Data Subjects’ Rights and ETIAS
According to the ETIAS regulation Article 64(1), TCNs whose data are stored in the ETIAS C-S are informed about the right to access, rectify, and erase personal data at the time of their collection. At this moment, the contact details of the European Border and Coast Guard Agency and the EDPS are given. The expression used, i.e. “collection”, raises doubts on whether TCNs are aware of the fact that their health data are processed since these are not gathered from the application form, but inferred from the implementation (and eventually revision) of the ETIAS screening rules [Articles 14 and 23(1) let. e) of the GDPR]. In the specific case of granting the authorisation, TCNs are expected to be informed about the processing of health data during the assessment of which the ETIAS National Unit is competent (Articles 26-32 of the ETIAS regulation). Conversely, when the authorisation is refused, annulled, or revoked, the applicant is notified about the justification sustaining the negative decision, i.e. the fact that the TCN represents a high epidemic threat, and of the possibility of appealing it according to the national law of the responsible ETIAS National Unit [Articles 37(3), 43(3), and 41(3) of the ETIAS regulation]. In addition, the notification must state the procedures for exercising the right to access, rectify, and erase personal data before the ETIAS Central Unit or to the competent National Unit [Article 64(2) of the ETIAS regulation]. Overall, the exercise of this right is designed in view of the assessment or decision taken by the ETIAS National Unit, without regard to the ETIAS screening rules whose revision is performed by the European Commission every six months according to Article 33(3) of the ETIAS regulation.
Concluding Remarks
The lack of specific rules on the processing of health-related data in the ETIAS regulation confirms that the co-legislators have not provided enhanced safeguards to regulate the processing of such a special category of personal data, as it should be. This post holds that specific safeguards must be ensured for the whole data life cycle to safeguard the exercise of data subjects’ rights as long as health data are processed in the ETIAS at different stages.

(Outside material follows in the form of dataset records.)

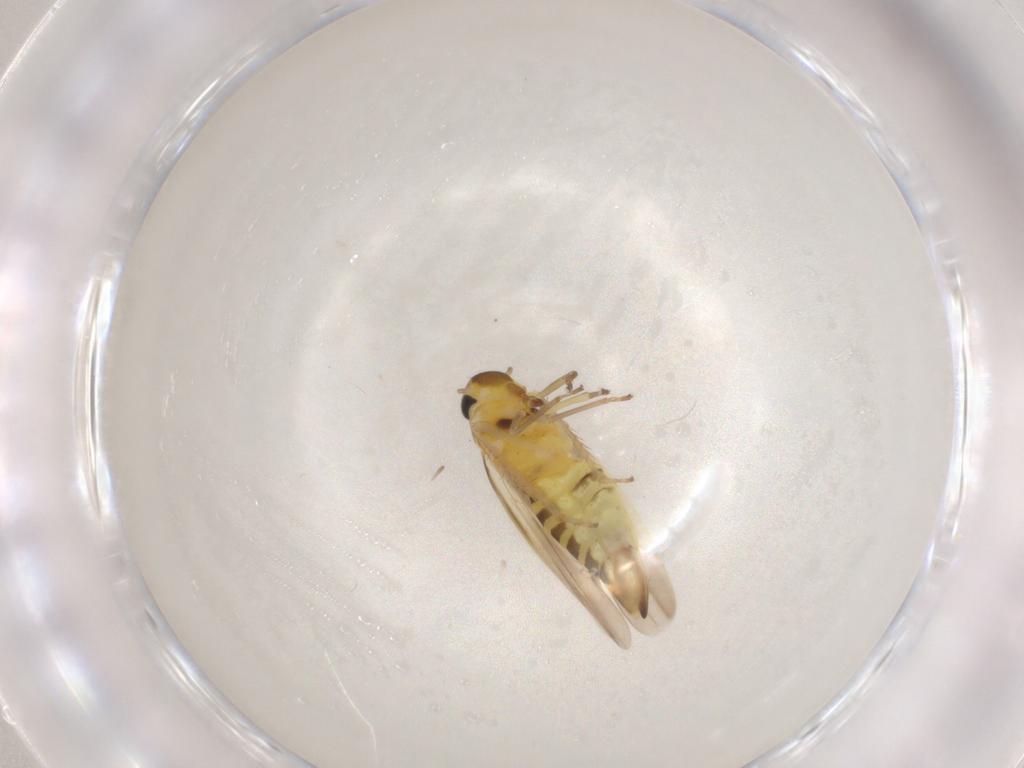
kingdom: Animalia
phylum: Arthropoda
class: Insecta
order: Hemiptera
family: Cicadellidae
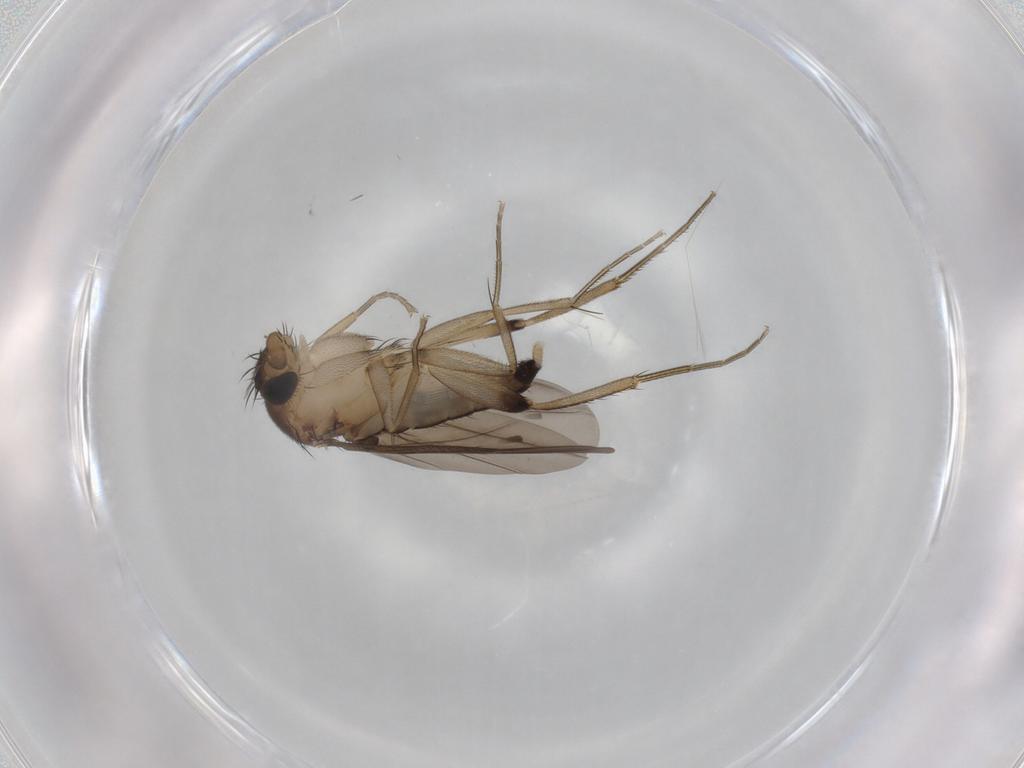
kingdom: Animalia
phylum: Arthropoda
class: Insecta
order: Diptera
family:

This post is part of the aid JDC2022-048217-I, funded by MCIN/AEI/10.13039/501100011033 and the European Union ‘NextGenerationEU’/PRTR, and the 2024 Research Project ‘Aproximación ético-jurídica al tratamiento de datos de salud de inmigrantes y refugiados para fines de salud pública en la UE’ (DASIR-SP) funded by the Fundación Víctor Grífols i Lucas. The author is grateful to the Völkerrechtsblog team and Prof. Dr. Nicolás Jiménez for bringing significant recommendation to this study.

Dr. Francesca Tassinari is a Postdoctoral JDC Research Fellow at the University of the Basque Country (UPV/EHU) and an expert in Privacy, Data protection, and Interoperability under International and EU Law.